Diphenidol has been shown to block voltage-gated Na(+) channels, which are associated with specific types of pain. Here, we evaluated the effects of diphenidol on chronic constriction injury (CCI)-evoked allodynia and expression of tumor necrosis factor-α (TNF-α). A peripheral nerve injury was elicited in rats by placing four loosely constrictive ligatures around the sciatic nerve. After intraperitoneal injection of diphenidol, rats were tested for evidence of mechanical allodynia prior to surgery, and on postoperative days 3, 6, 7, 11, 13 and 14. We showed that CCI rats received diphenidol caused dose-dependent increases in mechanical withdrawal threshold. Both diphenidol 2 and 10 μmol/kg groups, but not 0.4 μmol/kg diphenidol, displayed lower TNF-α level in the sciatic nerve than the CCI group (P<0.05) on day 7 after CCI. Our results support the conclusion that systemic diphenidol produced a dose-related inhibition of mechanical allodynia following chronic constriction injury of the sciatic nerve. This antiallodynic effect is related to the decrease of TNF-α expression in the sciatic nerve of CCI rats.

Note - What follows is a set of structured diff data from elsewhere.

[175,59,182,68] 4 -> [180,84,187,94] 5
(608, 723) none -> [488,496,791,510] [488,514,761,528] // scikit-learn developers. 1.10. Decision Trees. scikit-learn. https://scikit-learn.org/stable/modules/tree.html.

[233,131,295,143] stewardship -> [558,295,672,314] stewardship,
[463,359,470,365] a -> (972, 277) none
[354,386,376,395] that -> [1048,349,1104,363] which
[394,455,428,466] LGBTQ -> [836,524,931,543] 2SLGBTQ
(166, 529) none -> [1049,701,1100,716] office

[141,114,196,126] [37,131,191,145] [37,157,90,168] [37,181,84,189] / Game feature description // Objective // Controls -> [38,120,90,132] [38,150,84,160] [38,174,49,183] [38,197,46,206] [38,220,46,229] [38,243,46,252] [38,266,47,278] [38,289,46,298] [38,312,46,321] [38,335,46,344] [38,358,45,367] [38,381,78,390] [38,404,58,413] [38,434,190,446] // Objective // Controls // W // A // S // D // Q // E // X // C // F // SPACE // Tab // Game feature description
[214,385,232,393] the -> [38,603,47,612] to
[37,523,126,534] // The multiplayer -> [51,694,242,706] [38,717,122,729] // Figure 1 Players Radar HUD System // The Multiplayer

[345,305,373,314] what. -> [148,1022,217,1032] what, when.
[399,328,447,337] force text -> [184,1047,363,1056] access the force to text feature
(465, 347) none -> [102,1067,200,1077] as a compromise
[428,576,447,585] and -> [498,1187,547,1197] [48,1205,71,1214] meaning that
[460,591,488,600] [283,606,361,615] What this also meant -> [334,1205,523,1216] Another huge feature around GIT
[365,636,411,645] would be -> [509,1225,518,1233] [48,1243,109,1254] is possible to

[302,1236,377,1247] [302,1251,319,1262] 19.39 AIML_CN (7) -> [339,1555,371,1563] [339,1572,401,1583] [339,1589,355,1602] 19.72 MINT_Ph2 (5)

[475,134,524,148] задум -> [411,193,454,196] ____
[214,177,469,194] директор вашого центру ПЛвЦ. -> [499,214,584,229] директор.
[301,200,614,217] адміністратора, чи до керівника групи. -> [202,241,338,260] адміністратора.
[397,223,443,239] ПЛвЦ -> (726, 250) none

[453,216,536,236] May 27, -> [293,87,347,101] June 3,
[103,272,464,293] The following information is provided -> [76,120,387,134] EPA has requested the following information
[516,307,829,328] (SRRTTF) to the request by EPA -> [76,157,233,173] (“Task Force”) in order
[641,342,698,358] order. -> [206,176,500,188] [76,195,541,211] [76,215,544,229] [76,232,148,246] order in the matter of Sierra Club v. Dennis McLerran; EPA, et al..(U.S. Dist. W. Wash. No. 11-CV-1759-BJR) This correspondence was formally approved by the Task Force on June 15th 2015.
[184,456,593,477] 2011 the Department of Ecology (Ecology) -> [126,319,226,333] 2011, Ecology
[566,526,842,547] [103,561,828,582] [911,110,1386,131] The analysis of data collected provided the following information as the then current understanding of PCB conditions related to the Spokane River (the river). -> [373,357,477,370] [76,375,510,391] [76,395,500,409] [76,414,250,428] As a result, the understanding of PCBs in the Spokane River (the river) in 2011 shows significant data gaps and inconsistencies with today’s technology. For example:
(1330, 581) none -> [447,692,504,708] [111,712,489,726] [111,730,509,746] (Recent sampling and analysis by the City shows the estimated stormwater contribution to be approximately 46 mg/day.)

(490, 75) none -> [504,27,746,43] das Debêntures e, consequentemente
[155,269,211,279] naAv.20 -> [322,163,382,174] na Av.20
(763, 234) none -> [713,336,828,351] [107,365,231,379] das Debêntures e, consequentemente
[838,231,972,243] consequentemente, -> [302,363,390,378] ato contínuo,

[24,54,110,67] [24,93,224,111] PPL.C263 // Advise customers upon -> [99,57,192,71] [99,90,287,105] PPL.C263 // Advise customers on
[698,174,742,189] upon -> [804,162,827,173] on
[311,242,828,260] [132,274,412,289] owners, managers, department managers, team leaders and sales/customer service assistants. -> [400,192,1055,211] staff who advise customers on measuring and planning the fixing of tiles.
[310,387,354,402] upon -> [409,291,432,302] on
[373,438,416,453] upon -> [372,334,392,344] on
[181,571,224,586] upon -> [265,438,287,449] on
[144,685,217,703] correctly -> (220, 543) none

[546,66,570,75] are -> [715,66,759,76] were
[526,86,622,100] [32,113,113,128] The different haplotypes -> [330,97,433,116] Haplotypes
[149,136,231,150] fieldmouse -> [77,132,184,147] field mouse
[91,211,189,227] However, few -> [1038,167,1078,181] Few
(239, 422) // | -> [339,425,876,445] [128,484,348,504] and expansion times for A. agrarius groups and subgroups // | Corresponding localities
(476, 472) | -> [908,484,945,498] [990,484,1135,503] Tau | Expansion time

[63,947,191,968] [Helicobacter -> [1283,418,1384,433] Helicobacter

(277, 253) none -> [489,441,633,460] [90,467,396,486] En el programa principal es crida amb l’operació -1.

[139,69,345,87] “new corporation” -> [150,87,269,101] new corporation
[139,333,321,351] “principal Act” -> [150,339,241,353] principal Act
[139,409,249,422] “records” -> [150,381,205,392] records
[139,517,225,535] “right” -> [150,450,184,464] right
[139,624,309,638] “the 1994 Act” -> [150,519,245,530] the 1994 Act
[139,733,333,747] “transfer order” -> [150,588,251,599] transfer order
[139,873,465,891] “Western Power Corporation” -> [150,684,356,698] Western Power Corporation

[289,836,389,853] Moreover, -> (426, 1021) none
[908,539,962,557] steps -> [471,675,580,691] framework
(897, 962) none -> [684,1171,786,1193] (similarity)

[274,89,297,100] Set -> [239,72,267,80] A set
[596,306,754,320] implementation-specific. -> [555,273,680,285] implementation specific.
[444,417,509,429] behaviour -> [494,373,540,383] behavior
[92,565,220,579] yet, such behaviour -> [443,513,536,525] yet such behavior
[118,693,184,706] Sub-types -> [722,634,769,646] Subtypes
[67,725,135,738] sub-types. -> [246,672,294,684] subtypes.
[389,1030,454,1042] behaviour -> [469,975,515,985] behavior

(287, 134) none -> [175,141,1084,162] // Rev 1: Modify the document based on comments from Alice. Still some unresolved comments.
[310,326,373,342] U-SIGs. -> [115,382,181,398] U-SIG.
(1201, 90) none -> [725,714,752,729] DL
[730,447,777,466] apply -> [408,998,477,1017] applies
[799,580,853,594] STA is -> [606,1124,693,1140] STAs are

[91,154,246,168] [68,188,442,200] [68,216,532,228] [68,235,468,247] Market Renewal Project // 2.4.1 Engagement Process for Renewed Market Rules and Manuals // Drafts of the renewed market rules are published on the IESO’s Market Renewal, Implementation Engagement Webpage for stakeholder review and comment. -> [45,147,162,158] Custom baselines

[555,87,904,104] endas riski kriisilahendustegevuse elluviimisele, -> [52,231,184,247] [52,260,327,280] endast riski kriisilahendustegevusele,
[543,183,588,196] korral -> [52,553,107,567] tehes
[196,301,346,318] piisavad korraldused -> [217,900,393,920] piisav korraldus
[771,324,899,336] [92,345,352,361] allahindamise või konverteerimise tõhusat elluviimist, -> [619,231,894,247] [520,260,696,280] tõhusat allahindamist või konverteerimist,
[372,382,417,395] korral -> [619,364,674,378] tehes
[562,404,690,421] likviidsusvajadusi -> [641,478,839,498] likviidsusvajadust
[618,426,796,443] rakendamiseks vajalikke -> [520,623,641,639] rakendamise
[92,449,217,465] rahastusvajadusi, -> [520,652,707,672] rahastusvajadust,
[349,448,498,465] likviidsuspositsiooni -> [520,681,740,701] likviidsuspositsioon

地芬诺酯已被证明可以阻断电压门控钠离子通道,而这种通道与特定类型的疼痛有关。在这里,我们评估了地芬诺酯对慢性缩窄性损伤(CCI)诱发的痛觉过敏和肿瘤坏死因子-α(TNF-α)表达的影响。通过在坐骨神经周围放置四个宽松的结扎线,在大鼠中诱发周围神经损伤。在腹腔注射地芬诺酯后,在手术前和术后第 3、6、7、11、13 和 14 天对大鼠进行机械性痛觉过敏的证据进行测试。我们表明,CCI 大鼠接受地芬诺酯导致机械性撤回阈值呈剂量依赖性增加。CCI 后第 7 天,地芬诺酯 2 和 10 μmol/kg 组,但不是 0.4 μmol/kg 地芬诺酯组,坐骨神经中的 TNF-α水平低于 CCI 组(P<0.05)。我们的结果支持这样的结论,即全身给予地芬诺酯可产生与慢性缩窄性坐骨神经损伤相关的机械性痛觉过敏的剂量相关抑制。这种抗痛觉过敏作用与 CCI 大鼠坐骨神经中 TNF-α表达的降低有关。